On May 14, the U.S. District Court of Appeals ruled in favor of allowing the Securities and Exchange Commission (SEC) to implement its conflict minerals rule and upheld a June 2 deadline for companies to file a Conflict Minerals Report with the SEC.
The conflict minerals rule requires, among other things, that companies conduct due diligence to determine whether their products contain gold, tantalum, tin, or tungsten extracted illegally from the Democratic Republic of the Congo (DRC) and submit that information in a Conflict Minerals Report to the SEC. Purchasing those minerals from the DRC may directly or indirectly finance armed groups, contributing to violence, human rights violations, and instability within the region.
In April, the same court struck down a section of the rule that required companies to publicly disclose whether their products contain conflict minerals. However, the judges upheld other key provisions of the rule, including the Conflict Minerals Report requirement.
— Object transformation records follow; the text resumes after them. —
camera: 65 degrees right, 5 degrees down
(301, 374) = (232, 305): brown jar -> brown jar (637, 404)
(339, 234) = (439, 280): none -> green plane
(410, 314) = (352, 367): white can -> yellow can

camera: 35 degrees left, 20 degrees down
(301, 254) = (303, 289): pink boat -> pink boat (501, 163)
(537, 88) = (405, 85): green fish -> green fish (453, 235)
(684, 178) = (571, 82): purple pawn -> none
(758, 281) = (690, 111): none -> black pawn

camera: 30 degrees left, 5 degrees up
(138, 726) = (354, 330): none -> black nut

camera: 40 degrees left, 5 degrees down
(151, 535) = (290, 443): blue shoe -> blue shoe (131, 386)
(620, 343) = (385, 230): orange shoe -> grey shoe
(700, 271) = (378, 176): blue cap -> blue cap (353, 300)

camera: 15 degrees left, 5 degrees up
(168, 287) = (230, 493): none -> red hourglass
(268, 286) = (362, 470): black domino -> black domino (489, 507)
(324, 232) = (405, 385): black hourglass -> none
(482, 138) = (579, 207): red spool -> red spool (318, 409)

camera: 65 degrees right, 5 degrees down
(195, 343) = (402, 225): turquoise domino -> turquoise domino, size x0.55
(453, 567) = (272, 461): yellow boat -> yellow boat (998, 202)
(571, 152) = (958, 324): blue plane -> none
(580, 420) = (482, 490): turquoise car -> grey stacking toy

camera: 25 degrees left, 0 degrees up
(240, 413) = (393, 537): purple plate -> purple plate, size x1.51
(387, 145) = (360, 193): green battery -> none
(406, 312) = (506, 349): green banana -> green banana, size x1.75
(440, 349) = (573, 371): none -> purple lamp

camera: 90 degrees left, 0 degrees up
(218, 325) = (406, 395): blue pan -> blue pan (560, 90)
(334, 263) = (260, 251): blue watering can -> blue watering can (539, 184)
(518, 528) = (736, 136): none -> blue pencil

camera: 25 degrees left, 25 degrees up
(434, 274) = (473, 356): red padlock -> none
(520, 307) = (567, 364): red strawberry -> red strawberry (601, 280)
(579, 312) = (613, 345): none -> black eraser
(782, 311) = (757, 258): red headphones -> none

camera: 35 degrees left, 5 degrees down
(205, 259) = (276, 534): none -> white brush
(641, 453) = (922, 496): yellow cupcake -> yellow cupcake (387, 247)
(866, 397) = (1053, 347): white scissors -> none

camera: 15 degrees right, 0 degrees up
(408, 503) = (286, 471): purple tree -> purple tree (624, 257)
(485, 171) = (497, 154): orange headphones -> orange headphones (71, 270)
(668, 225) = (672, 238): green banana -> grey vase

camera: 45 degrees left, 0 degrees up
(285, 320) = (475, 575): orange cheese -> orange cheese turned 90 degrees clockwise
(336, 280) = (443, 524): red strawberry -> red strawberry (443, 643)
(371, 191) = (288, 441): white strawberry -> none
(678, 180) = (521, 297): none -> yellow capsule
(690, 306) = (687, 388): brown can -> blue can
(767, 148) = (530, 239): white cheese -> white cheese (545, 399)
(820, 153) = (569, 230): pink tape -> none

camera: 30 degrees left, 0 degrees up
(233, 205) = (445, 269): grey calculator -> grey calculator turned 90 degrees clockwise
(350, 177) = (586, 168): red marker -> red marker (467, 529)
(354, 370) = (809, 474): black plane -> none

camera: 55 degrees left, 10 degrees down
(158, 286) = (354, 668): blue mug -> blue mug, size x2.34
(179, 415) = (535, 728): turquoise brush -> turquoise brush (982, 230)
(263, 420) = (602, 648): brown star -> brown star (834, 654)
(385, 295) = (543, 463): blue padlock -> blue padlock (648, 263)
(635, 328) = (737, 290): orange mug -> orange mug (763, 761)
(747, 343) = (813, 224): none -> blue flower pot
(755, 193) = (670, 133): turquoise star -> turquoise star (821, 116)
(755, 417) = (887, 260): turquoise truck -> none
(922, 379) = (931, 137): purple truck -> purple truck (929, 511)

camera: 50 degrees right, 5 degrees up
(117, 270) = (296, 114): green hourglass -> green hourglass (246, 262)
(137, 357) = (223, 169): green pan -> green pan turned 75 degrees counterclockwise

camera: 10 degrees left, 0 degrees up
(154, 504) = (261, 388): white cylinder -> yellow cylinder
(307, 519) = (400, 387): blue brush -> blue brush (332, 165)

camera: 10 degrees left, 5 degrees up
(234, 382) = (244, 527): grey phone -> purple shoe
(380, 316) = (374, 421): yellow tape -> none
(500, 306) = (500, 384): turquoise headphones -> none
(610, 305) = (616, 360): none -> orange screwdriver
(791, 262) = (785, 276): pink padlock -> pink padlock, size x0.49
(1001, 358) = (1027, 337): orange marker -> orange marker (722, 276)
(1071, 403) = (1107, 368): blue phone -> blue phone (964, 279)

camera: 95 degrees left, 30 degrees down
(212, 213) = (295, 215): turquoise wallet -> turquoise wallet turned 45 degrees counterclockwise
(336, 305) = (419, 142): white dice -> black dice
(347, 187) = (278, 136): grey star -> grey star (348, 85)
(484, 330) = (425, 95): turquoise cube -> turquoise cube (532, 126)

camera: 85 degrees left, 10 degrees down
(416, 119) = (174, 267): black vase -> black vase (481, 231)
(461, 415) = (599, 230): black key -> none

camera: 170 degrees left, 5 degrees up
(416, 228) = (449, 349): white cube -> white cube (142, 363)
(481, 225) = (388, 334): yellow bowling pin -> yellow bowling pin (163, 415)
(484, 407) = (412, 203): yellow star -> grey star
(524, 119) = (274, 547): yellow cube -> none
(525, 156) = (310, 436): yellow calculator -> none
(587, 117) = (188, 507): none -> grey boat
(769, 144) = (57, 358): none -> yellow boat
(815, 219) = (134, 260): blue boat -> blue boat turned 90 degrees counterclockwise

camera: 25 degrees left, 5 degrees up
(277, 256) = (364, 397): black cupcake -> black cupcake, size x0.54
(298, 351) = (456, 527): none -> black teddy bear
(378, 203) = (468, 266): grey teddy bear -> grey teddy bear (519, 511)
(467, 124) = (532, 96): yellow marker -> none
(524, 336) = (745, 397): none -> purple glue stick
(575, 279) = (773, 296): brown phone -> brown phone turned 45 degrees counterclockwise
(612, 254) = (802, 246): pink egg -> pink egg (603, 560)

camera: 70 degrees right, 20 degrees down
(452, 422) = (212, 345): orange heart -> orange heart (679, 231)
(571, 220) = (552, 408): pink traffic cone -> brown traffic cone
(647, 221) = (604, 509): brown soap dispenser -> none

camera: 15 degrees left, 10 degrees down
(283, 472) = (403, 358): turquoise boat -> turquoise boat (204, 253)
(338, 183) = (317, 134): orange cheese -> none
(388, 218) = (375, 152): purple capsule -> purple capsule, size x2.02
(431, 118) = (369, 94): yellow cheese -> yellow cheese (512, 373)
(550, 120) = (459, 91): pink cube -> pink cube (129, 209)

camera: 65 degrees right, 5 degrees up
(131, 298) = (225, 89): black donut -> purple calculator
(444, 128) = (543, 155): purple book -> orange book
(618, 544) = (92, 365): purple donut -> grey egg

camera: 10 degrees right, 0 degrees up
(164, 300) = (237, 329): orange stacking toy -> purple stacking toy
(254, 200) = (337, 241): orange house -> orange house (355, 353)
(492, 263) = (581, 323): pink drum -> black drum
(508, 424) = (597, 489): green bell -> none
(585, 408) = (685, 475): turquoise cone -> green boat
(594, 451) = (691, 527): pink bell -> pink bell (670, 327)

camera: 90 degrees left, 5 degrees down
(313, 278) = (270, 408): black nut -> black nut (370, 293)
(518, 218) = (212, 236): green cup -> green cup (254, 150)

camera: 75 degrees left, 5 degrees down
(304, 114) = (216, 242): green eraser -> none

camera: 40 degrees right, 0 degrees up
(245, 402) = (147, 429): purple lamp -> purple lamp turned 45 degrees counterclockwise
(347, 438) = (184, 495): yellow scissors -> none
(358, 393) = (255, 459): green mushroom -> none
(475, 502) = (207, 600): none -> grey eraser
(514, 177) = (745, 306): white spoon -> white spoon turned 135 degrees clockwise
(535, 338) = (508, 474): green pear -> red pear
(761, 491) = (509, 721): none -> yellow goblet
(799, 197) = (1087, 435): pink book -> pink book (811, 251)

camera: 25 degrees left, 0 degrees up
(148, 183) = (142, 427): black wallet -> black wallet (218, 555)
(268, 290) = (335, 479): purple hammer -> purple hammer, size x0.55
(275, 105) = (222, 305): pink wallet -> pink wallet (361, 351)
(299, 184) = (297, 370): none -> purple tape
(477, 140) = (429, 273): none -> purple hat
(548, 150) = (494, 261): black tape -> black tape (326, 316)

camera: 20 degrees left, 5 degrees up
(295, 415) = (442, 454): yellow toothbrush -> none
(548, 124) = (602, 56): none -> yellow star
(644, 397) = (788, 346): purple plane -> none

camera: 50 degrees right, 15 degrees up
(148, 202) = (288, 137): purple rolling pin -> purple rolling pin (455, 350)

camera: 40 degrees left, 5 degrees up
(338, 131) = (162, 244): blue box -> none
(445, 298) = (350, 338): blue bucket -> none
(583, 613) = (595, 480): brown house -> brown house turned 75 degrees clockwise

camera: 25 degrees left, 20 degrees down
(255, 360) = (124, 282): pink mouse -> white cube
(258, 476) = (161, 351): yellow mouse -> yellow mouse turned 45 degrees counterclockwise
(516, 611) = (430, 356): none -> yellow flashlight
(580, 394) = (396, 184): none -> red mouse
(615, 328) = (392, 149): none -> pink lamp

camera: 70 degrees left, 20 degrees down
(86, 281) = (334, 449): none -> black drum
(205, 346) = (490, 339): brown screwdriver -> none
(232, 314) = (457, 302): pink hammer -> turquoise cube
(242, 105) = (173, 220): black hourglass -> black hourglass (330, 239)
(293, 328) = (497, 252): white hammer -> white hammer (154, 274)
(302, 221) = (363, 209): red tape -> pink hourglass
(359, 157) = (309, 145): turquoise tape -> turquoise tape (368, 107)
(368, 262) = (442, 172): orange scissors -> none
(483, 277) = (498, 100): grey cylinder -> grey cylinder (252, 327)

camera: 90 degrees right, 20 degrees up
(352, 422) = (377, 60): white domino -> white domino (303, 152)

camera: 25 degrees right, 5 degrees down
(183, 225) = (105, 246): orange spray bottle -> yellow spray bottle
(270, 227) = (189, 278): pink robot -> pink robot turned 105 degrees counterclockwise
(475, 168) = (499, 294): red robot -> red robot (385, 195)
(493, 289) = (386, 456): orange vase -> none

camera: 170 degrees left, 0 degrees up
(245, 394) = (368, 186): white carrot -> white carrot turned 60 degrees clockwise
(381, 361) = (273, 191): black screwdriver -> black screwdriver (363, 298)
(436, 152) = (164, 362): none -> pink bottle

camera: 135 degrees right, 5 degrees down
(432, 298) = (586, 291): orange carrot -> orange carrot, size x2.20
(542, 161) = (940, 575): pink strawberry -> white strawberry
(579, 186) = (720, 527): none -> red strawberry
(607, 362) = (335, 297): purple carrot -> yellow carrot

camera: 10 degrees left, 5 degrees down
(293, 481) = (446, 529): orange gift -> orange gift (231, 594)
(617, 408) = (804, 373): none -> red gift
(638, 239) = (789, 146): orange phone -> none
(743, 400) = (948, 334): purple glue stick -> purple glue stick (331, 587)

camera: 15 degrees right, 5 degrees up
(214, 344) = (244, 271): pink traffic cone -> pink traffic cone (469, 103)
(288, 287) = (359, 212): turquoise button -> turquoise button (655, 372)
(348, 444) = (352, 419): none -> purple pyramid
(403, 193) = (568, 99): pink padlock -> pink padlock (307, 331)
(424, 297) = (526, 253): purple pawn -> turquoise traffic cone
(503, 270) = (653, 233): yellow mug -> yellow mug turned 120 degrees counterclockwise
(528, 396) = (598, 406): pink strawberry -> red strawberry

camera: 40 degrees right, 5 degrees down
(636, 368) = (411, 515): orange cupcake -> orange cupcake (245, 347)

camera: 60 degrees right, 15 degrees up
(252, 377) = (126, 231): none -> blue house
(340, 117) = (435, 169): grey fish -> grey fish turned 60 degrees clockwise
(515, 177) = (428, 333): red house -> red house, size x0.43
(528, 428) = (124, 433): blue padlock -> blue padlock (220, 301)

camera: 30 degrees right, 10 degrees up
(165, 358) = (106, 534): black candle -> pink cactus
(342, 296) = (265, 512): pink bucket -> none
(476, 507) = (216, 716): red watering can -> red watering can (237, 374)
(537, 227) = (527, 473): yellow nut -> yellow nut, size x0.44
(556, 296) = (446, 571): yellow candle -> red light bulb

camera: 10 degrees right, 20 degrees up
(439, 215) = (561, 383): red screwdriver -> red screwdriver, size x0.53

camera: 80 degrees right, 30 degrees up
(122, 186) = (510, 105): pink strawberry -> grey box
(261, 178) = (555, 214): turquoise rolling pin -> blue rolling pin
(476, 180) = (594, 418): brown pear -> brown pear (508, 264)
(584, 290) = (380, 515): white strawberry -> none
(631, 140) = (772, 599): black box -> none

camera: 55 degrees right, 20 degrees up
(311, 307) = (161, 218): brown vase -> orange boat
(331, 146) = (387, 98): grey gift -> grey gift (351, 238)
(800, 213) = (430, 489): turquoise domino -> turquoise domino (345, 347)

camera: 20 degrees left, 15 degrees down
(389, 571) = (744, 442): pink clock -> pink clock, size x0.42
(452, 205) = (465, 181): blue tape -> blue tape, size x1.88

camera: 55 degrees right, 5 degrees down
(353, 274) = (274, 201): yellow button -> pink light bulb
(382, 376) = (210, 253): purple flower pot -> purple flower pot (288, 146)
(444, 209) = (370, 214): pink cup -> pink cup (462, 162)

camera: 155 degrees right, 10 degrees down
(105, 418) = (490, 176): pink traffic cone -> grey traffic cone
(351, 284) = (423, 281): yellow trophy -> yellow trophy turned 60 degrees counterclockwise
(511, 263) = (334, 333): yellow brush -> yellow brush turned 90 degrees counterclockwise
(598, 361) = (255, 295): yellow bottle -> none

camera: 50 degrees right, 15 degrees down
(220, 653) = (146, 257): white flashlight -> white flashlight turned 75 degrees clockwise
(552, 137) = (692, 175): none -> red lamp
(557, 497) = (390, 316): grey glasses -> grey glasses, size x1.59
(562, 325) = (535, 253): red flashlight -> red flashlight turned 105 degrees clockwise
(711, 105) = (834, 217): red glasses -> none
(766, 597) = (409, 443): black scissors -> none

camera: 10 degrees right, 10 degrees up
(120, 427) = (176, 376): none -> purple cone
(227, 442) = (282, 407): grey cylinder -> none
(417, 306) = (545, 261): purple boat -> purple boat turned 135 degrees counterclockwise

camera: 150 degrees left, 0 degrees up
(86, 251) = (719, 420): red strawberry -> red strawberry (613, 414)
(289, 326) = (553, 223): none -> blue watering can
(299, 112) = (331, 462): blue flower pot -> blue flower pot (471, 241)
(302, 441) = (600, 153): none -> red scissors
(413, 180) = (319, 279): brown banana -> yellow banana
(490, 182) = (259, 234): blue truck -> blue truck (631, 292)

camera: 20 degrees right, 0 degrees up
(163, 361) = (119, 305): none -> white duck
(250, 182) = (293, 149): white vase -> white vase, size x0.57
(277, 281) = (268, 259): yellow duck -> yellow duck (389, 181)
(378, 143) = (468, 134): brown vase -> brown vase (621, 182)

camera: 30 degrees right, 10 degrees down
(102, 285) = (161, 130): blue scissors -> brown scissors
Human rights organizations, although disappointed with the April ruling, applauded the court for upholding the reporting deadline. Industry groups may continue to litigate other portions of the rule, pursue a rehearing of the most recent decision, or ask the Supreme Court to take up the case. Republican members of the SEC opposed upholding the June 2 deadline, arguing that while there is pending litigation against the rule, implementation should not occur.